*** EXCERPTED RECORDS ***

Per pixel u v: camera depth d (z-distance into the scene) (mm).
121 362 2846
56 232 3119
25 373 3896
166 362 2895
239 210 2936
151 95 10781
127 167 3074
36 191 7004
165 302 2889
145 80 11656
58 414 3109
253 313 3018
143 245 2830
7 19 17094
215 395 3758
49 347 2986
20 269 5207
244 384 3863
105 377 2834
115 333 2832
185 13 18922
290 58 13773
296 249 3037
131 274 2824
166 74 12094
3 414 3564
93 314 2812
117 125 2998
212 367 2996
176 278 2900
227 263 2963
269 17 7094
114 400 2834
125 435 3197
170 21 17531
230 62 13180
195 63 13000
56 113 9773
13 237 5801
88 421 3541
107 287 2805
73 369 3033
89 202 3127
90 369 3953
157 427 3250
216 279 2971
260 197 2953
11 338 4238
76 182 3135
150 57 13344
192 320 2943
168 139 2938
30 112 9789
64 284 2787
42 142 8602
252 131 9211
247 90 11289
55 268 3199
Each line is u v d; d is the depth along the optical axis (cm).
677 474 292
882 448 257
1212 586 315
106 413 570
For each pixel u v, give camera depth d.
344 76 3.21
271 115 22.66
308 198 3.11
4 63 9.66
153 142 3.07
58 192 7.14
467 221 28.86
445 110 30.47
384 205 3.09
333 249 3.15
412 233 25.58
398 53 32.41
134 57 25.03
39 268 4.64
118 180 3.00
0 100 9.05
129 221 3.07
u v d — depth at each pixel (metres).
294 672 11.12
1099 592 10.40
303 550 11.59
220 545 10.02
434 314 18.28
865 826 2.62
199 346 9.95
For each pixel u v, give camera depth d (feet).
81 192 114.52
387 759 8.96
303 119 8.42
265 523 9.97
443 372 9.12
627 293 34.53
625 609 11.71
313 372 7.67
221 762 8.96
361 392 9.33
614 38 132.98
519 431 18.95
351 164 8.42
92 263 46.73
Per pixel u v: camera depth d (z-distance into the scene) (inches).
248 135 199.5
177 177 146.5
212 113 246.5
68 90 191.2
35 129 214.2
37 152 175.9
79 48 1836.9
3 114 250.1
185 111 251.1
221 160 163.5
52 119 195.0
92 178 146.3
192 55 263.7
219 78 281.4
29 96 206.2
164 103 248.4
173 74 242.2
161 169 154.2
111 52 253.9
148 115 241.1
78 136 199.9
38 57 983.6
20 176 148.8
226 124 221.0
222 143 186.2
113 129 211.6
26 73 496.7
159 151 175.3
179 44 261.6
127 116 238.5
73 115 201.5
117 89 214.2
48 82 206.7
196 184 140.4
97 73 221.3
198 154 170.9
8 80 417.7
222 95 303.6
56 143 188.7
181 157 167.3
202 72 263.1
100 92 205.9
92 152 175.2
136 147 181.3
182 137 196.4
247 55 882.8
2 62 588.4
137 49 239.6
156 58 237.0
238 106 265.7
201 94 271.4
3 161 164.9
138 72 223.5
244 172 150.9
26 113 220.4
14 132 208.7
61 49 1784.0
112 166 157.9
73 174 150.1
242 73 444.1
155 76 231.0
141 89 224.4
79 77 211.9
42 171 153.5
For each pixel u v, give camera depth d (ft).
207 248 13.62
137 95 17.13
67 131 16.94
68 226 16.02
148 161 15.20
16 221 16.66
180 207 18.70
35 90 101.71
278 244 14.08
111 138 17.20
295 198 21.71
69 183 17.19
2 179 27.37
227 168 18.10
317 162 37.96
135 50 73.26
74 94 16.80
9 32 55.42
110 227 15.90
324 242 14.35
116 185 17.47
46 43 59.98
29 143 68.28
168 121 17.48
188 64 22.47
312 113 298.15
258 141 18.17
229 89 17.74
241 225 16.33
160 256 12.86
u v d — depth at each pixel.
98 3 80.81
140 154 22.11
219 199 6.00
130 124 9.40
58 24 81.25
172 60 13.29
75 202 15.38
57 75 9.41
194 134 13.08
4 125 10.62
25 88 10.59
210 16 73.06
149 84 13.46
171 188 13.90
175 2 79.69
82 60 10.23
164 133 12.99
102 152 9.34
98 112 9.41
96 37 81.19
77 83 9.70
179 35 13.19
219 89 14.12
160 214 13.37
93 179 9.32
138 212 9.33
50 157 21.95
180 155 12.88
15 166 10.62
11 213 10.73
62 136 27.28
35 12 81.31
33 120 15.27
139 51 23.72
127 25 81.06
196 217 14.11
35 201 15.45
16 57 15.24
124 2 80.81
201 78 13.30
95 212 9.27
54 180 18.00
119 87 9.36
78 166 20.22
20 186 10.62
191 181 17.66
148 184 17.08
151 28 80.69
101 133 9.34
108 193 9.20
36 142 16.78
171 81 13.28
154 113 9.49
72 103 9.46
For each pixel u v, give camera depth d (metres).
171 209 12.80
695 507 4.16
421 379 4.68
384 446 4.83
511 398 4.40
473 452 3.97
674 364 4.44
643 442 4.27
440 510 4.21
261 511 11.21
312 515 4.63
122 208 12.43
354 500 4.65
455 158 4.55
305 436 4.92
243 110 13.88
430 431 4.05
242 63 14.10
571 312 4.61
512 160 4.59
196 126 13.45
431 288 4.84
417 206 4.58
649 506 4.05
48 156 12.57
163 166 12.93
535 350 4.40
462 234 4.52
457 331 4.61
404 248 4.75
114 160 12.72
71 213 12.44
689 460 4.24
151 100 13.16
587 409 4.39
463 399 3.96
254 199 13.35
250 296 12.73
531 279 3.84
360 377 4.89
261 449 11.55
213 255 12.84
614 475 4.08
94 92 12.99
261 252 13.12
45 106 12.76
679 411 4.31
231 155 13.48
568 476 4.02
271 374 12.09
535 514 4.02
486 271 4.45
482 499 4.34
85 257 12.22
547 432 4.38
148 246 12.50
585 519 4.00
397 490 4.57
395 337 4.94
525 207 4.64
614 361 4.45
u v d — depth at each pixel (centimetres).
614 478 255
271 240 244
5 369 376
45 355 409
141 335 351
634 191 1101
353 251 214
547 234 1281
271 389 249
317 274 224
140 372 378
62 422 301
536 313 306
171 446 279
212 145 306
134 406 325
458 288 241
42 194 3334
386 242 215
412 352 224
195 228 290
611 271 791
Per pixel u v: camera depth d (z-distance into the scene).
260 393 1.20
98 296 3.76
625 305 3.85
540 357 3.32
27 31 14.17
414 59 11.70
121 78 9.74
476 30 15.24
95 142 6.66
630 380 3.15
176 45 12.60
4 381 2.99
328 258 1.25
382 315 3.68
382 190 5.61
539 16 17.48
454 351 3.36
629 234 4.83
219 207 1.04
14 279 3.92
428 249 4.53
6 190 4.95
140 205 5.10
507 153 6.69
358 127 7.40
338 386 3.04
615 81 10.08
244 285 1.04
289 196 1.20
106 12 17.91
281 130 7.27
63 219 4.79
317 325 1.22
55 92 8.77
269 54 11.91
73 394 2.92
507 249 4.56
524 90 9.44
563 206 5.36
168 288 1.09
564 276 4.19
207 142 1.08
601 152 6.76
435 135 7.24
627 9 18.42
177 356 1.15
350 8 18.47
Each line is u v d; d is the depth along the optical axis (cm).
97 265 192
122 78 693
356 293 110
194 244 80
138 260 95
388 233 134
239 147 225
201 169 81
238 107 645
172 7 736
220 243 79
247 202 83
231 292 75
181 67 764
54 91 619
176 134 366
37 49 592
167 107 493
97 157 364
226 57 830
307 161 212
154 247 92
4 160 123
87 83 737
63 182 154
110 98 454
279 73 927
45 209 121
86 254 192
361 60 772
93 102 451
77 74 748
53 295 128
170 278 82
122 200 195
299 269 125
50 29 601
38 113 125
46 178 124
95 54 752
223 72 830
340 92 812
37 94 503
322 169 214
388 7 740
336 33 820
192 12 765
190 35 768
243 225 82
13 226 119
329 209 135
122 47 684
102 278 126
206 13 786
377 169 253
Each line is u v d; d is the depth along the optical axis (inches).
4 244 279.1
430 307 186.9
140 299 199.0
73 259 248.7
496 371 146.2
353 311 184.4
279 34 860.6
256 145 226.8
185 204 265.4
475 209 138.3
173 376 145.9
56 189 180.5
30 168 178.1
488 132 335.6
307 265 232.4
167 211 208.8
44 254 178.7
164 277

*** End of EXCERPTED RECORDS ***

**THE TASK**:
Give back exactly the lines from the one containing "optical axis (inches)." through the end of the material above, and nothing else.

**THE COMPLETED TASK**:
Each line is u v d; d is the depth along the optical axis (inches).
4 244 279.1
430 307 186.9
140 299 199.0
73 259 248.7
496 371 146.2
353 311 184.4
279 34 860.6
256 145 226.8
185 204 265.4
475 209 138.3
173 376 145.9
56 189 180.5
30 168 178.1
488 132 335.6
307 265 232.4
167 211 208.8
44 254 178.7
164 277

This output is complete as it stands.